Gazon voit l’éclatement du pays comme inévitable à terme. Dans l’intervalle, la Wallonie ne peut qu’essayer de réduire l’écart de richesse avec la Flandre. Selon Gazon, cet écart est beaucoup trop grand. Et il est une conséquence d’une politique économique wallonne néfaste.

L’économiste wallon a calculé que le PIB par habitant en Flandre est plus élevé de 37% par rapport à la Wallonie. La productivité flamande est 18% plus élevée et le taux d’activité de 16%.

Post-Belgique

L’effort bruxellois pour aider à réduire le déficit budgétaire wallon serait insoutenable

Au cours de son exposé au colloque de l’OVV, Gazon a approfondi les scénarios possibles dans une perspective post-Belgique. Une Wallonie indépendante n’est selon lui pas viable économiquement parlant. Un scénario ‘wallo-bruxellois’, il le voit encore moins. Gazon: “Ils ne veulent rien savoir à Bruxelles.
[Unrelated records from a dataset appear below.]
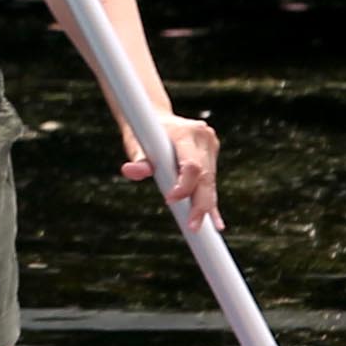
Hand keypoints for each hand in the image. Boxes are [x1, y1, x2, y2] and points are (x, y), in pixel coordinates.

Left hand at [127, 112, 224, 229]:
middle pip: (206, 177)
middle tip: (192, 226)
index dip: (184, 185)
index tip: (170, 200)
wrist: (157, 118)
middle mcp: (203, 137)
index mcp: (185, 133)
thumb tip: (129, 170)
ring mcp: (210, 145)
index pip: (191, 165)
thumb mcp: (136, 144)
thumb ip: (138, 160)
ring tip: (201, 228)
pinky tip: (216, 223)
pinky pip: (211, 182)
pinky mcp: (212, 154)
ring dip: (206, 205)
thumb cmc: (144, 133)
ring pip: (210, 182)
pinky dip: (210, 202)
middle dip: (200, 204)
Et l’effort bruxellois pour aider à réduire le déficit budgétaire wallon serait insoutenable.”

Dans un scénario post-Belgique, Gazon ne voit qu’un seul avenir pour la Wallonie: le rattachement à la France. La seconde économie de la zone euro pourrait amortir le choc du rattachement de la Wallonie: “Le PIB français est après tout 24 fois plus grand que le wallon. Le déficit budgétaire wallon et la dette publique wallonne seraient par conséquent fortement dilués.”